Exercise details:
Output exactly the lines between the line that contains "название одного из" and the last line of the material, counting both.

──────────────────────────────

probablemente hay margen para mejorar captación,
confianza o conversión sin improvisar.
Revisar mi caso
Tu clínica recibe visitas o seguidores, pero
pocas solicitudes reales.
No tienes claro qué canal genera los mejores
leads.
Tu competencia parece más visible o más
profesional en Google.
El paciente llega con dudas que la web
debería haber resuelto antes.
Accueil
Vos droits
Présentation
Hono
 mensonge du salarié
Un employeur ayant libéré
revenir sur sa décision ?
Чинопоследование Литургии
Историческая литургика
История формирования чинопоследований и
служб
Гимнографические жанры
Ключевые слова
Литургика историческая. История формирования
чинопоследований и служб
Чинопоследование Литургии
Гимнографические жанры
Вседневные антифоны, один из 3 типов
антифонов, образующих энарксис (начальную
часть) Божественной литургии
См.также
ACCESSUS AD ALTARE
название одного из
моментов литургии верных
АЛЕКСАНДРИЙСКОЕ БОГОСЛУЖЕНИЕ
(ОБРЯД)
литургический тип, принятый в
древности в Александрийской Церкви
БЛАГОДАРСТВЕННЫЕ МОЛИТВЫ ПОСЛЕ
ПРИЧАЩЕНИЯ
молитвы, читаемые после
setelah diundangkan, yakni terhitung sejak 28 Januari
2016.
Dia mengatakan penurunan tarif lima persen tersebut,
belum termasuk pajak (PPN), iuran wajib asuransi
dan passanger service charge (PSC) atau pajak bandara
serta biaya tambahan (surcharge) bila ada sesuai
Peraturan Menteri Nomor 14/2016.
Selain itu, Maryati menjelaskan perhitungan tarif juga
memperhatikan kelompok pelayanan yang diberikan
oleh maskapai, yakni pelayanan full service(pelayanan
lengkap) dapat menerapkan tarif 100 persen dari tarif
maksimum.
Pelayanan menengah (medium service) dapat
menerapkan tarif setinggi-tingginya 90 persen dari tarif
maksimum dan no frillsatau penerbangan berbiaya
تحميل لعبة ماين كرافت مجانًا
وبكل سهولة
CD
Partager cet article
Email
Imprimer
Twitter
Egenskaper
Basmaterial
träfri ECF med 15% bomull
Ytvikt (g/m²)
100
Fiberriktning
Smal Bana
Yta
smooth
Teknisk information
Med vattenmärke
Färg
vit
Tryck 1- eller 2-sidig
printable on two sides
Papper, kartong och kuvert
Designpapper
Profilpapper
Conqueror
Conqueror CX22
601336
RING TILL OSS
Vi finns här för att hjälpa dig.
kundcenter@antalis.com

──────────────────────────────

Result:
название одного из
моментов литургии верных
АЛЕКСАНДРИЙСКОЕ БОГОСЛУЖЕНИЕ
(ОБРЯД)
литургический тип, принятый в
древности в Александрийской Церкви
БЛАГОДАРСТВЕННЫЕ МОЛИТВЫ ПОСЛЕ
ПРИЧАЩЕНИЯ
молитвы, читаемые после
setelah diundangkan, yakni terhitung sejak 28 Januari
2016.
Dia mengatakan penurunan tarif lima persen tersebut,
belum termasuk pajak (PPN), iuran wajib asuransi
dan passanger service charge (PSC) atau pajak bandara
serta biaya tambahan (surcharge) bila ada sesuai
Peraturan Menteri Nomor 14/2016.
Selain itu, Maryati menjelaskan perhitungan tarif juga
memperhatikan kelompok pelayanan yang diberikan
oleh maskapai, yakni pelayanan full service(pelayanan
lengkap) dapat menerapkan tarif 100 persen dari tarif
maksimum.
Pelayanan menengah (medium service) dapat
menerapkan tarif setinggi-tingginya 90 persen dari tarif
maksimum dan no frillsatau penerbangan berbiaya
تحميل لعبة ماين كرافت مجانًا
وبكل سهولة
CD
Partager cet article
Email
Imprimer
Twitter
Egenskaper
Basmaterial
träfri ECF med 15% bomull
Ytvikt (g/m²)
100
Fiberriktning
Smal Bana
Yta
smooth
Teknisk information
Med vattenmärke
Färg
vit
Tryck 1- eller 2-sidig
printable on two sides
Papper, kartong och kuvert
Designpapper
Profilpapper
Conqueror
Conqueror CX22
601336
RING TILL OSS
Vi finns här för att hjälpa dig.
kundcenter@antalis.com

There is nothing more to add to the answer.